> [About this task] Please print each entry below exactly as it stands, but without any pictures.

(Collected data)
***

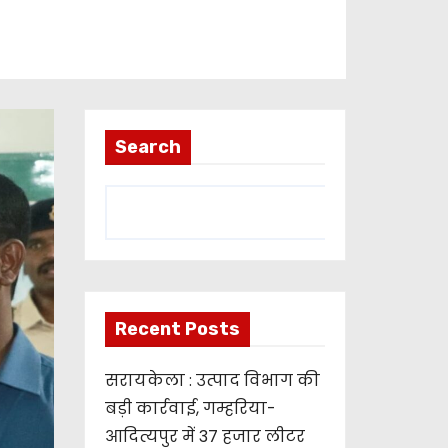
Search
Recent Posts
सरायकेला : उत्पाद विभाग की
बड़ी कार्रवाई, गम्हरिया-
आदित्यपुर में 37 हजार लीटर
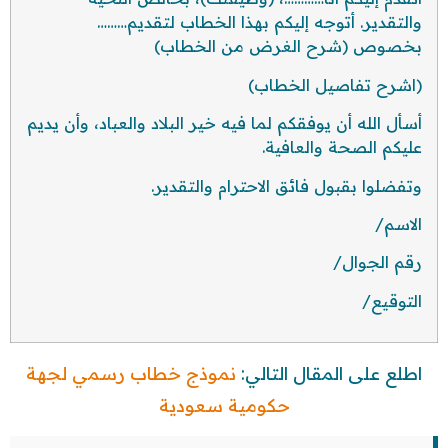
والتقدير. أتوجه إليكم بهذا الخطاب لتقديم………
بخصوص (شرح الغرض من الخطاب)
(اشرح تفاصيل الخطاب)
أسأل الله أن يوفقكم لما فيه خير البلاد والعباد، وأن يديم
عليكم الصحة والعافية.
وتفضلوا بقبول فائق الاحترام والتقدير.
الاسم/
رقم الجوال/
التوقيع/
اطلع على المقال التالي:
نموذج خطاب رسمي لجهة
حكومية سعودية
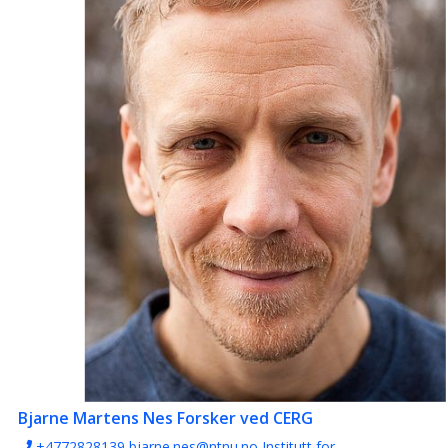
Bjarne Martens Nes
Forsker ved CERG
+4772828139
bjarne.nes@ntnu.no
Institutt for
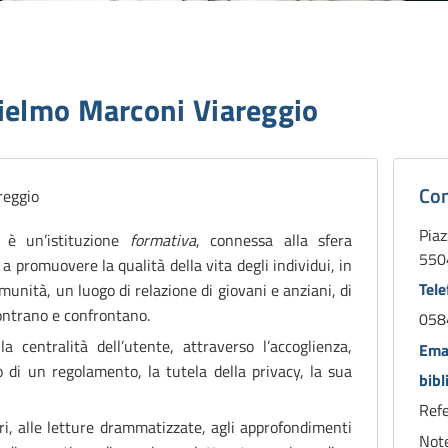
ielmo Marconi Viareggio
Dettag
biblio
Con
Piaz
i è un’
istituzione
formativa
, connessa alla sfera
550
 a promuovere la qualità della vita degli individui, in
Tel
comunità, un luogo di relazione
di giovani e anziani, di
ncontrano e confrontano.
058
a centralità dell’utente, attraverso l’accoglienza,
Ema
tto di un regolamento, la tutela della privacy, la sua
bib
Refe
ori, alle letture drammatizzate, agli approfondimenti
Note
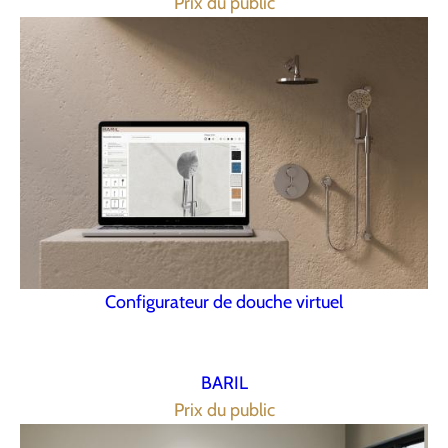
Prix du public
Configurateur de douche virtuel
BARIL
Prix du public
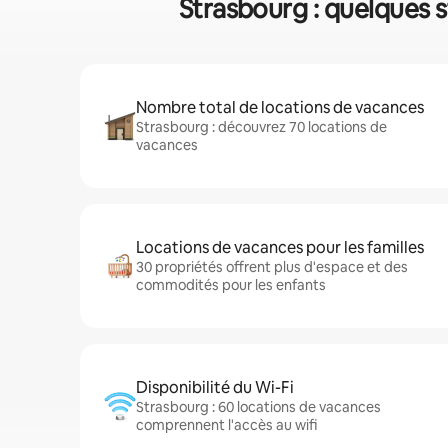
Strasbourg : quelques s
Nombre total de locations de vacances
Strasbourg : découvrez 70 locations de
vacances
Locations de vacances pour les familles
30 propriétés offrent plus d'espace et des
commodités pour les enfants
Disponibilité du Wi-Fi
Strasbourg : 60 locations de vacances
comprennent l'accès au wifi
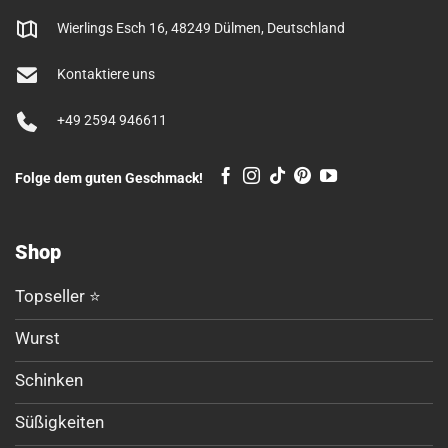
Wierlings Esch 16, 48249 Dülmen, Deutschland
Kontaktiere uns
+49 2594 946611
Folge dem guten Geschmack!
Shop
Topseller ⭐
Wurst
Schinken
Süßigkeiten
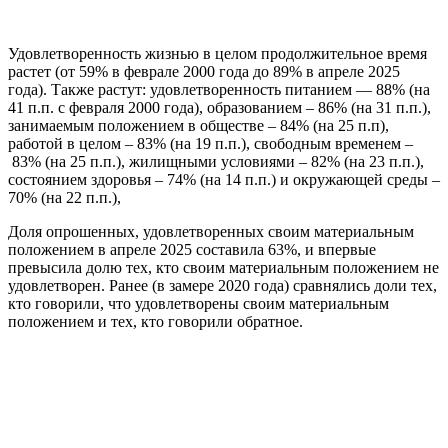
Удовлетворенность жизнью в целом продолжительное время
растет (от 59% в феврале 2000 года до 89% в апреле 2025
года). Также растут: удовлетворенность питанием — 88% (на
41 п.п. с февраля 2000 года), образованием – 86% (на 31 п.п.),
занимаемым положением в обществе – 84% (на 25 п.п),
работой в целом – 83% (на 19 п.п.), свободным временем –
83% (на 25 п.п.), жилищными условиями – 82% (на 23 п.п.),
состоянием здоровья – 74% (на 14 п.п.) и окружающей среды –
70% (на 22 п.п.),
Доля опрошенных, удовлетворенных своим материальным
положением в апреле 2025 составила 63%, и впервые
превысила долю тех, кто своим материальным положением не
удовлетворен. Ранее (в замере 2020 года) сравнялись доли тех,
кто говорили, что удовлетворены своим материальным
положением и тех, кто говорили обратное.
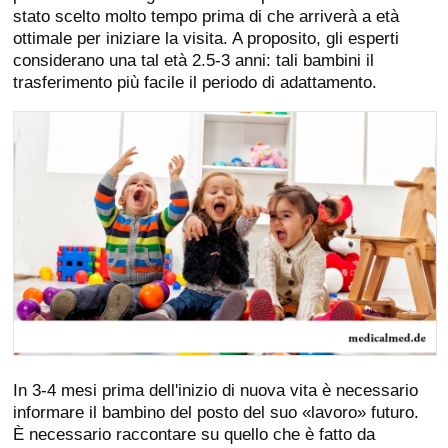
stato scelto molto tempo prima di che arriverà a età
ottimale per iniziare la visita. A proposito, gli esperti
considerano una tal età 2.5-3 anni: tali bambini il
trasferimento più facile il periodo di adattamento.
In 3-4 mesi prima dell'inizio di nuova vita è necessario
informare il bambino del posto del suo «lavoro» futuro.
È necessario raccontare su quello che è fatto da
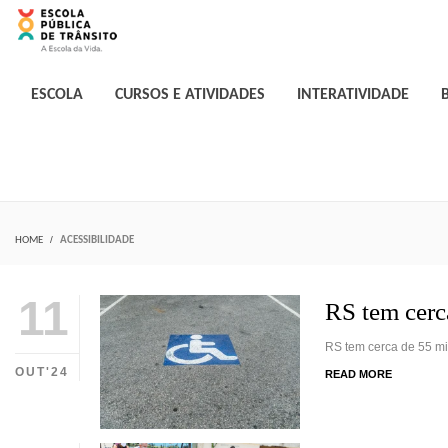
ESCOLA
CURSOS E ATIVIDADES
INTERATIVIDADE
HOME
ACESSIBILIDADE
11
RS tem cerc
RS tem cerca de 55 mi
OUT'24
READ MORE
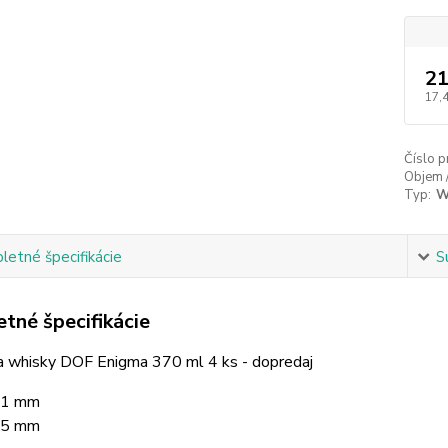
21
17,
Číslo p
Objem 
Typ:
W
etné špecifikácie
S
tné špecifikácie
a whisky DOF Enigma 370 ml 4 ks - dopredaj
91 mm
95 mm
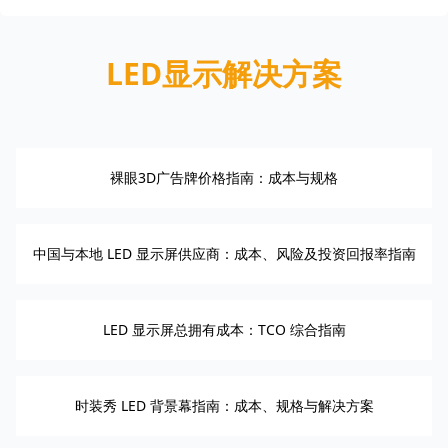
LED显示解决方案
裸眼3D广告牌价格指南：成本与规格
中国与本地 LED 显示屏供应商：成本、风险及投资回报率指南
LED 显示屏总拥有成本：TCO 综合指南
时装秀 LED 背景幕指南：成本、规格与解决方案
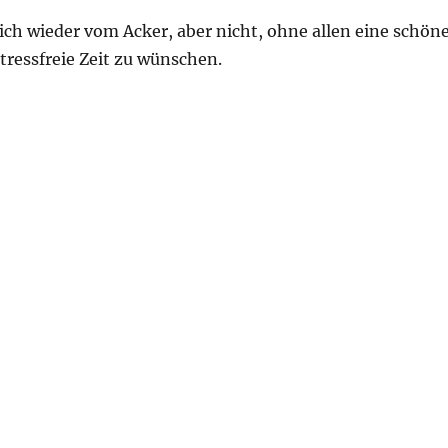
ch wieder vom Acker, aber nicht, ohne allen eine schöne
tressfreie Zeit zu wünschen.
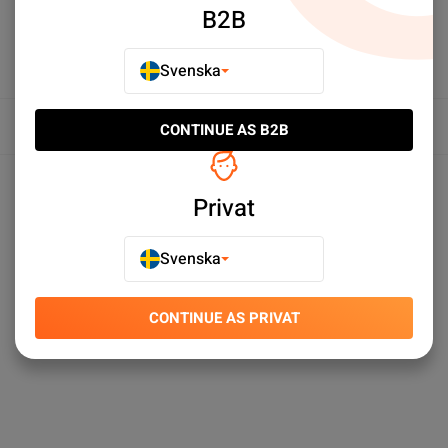
B2B
Svenska
Översikt
CONTINUE AS B2B
Produktspecifikationer
Privat
Svenska
CONTINUE AS PRIVAT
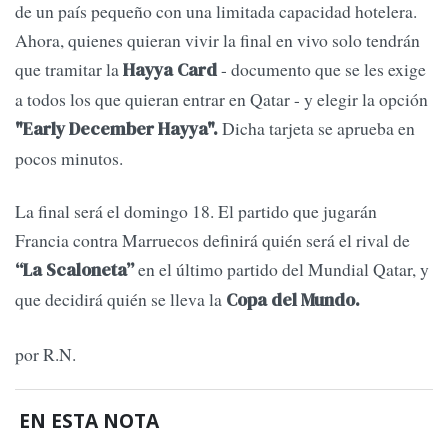
de un país pequeño con una limitada capacidad hotelera.
Ahora, quienes quieran vivir la final en vivo solo tendrán
que tramitar la
- documento que se les exige
Hayya Card
a todos los que quieran entrar en Qatar - y elegir la opción
Dicha tarjeta se aprueba en
"Early December Hayya".
pocos minutos.
La final será el domingo 18. El partido que jugarán
Francia contra Marruecos definirá quién será el rival de
en el último partido del Mundial Qatar, y
“La Scaloneta”
que decidirá quién se lleva la
Copa del Mundo.
por R.N.
EN ESTA NOTA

***

> [Solution]
Search
Recent Posts
सरायकेला : उत्पाद विभाग की
बड़ी कार्रवाई, गम्हरिया-
आदित्यपुर में 37 हजार लीटर
والتقدير. أتوجه إليكم بهذا الخطاب لتقديم………
بخصوص (شرح الغرض من الخطاب)
(اشرح تفاصيل الخطاب)
أسأل الله أن يوفقكم لما فيه خير البلاد والعباد، وأن يديم
عليكم الصحة والعافية.
وتفضلوا بقبول فائق الاحترام والتقدير.
الاسم/
رقم الجوال/
التوقيع/
اطلع على المقال التالي:
نموذج خطاب رسمي لجهة
حكومية سعودية
Bjarne Martens Nes
Forsker ved CERG
+4772828139
bjarne.nes@ntnu.no
Institutt for
ielmo Marconi Viareggio
Dettag
biblio
Con
Piaz
i è un’
istituzione
formativa
, connessa alla sfera
550
 a promuovere la qualità della vita degli individui, in
Tel
comunità, un luogo di relazione
di giovani e anziani, di
ncontrano e confrontano.
058
a centralità dell’utente, attraverso l’accoglienza,
Ema
tto di un regolamento, la tutela della privacy, la sua
bib
Refe
ori, alle letture drammatizzate, agli approfondimenti
Note
Prix du public
Configurateur de douche virtuel
BARIL
Prix du public
Strasbourg : quelques s
Nombre total de locations de vacances
Strasbourg : découvrez 70 locations de
vacances
Locations de vacances pour les familles
30 propriétés offrent plus d'espace et des
commodités pour les enfants
Disponibilité du Wi-Fi
Strasbourg : 60 locations de vacances
comprennent l'accès au wifi
Wierlings Esch 16, 48249 Dülmen, Deutschland
Kontaktiere uns
+49 2594 946611
Folge dem guten Geschmack!
Shop
Topseller ⭐
Wurst
Schinken
Süßigkeiten
Удовлетворенность жизнью в целом продолжительное время
растет (от 59% в феврале 2000 года до 89% в апреле 2025
года). Также растут: удовлетворенность питанием — 88% (на
41 п.п. с февраля 2000 года), образованием – 86% (на 31 п.п.),
занимаемым положением в обществе – 84% (на 25 п.п),
работой в целом – 83% (на 19 п.п.), свободным временем –
83% (на 25 п.п.), жилищными условиями – 82% (на 23 п.п.),
состоянием здоровья – 74% (на 14 п.п.) и окружающей среды –
70% (на 22 п.п.),
Доля опрошенных, удовлетворенных своим материальным
положением в апреле 2025 составила 63%, и впервые
превысила долю тех, кто своим материальным положением не
удовлетворен. Ранее (в замере 2020 года) сравнялись доли тех,
кто говорили, что удовлетворены своим материальным
положением и тех, кто говорили обратное.
stato scelto molto tempo prima di che arriverà a età
ottimale per iniziare la visita. A proposito, gli esperti
considerano una tal età 2.5-3 anni: tali bambini il
trasferimento più facile il periodo di adattamento.
In 3-4 mesi prima dell'inizio di nuova vita è necessario
informare il bambino del posto del suo «lavoro» futuro.
È necessario raccontare su quello che è fatto da
ESCOLA
CURSOS E ATIVIDADES
INTERATIVIDADE
HOME
ACESSIBILIDADE
11
RS tem cerc
RS tem cerca de 55 mi
OUT'24
READ MORE
21
17,
Číslo p
Objem 
Typ:
W
etné špecifikácie
S
tné špecifikácie
a whisky DOF Enigma 370 ml 4 ks - dopredaj
91 mm
95 mm
LED显示解决方案
裸眼3D广告牌价格指南：成本与规格
中国与本地 LED 显示屏供应商：成本、风险及投资回报率指南
LED 显示屏总拥有成本：TCO 综合指南
时装秀 LED 背景幕指南：成本、规格与解决方案
ch wieder vom Acker, aber nicht, ohne allen eine schöne
tressfreie Zeit zu wünschen.
B2B
Svenska
Översikt
CONTINUE AS B2B
Produktspecifikationer
Privat
Svenska
CONTINUE AS PRIVAT
de un país pequeño con una limitada capacidad hotelera.
Ahora, quienes quieran vivir la final en vivo solo tendrán
que tramitar la
- documento que se les exige
Hayya Card
a todos los que quieran entrar en Qatar - y elegir la opción
Dicha tarjeta se aprueba en
"Early December Hayya".
pocos minutos.
La final será el domingo 18. El partido que jugarán
Francia contra Marruecos definirá quién será el rival de
en el último partido del Mundial Qatar, y
“La Scaloneta”
que decidirá quién se lleva la
Copa del Mundo.
por R.N.
EN ESTA NOTA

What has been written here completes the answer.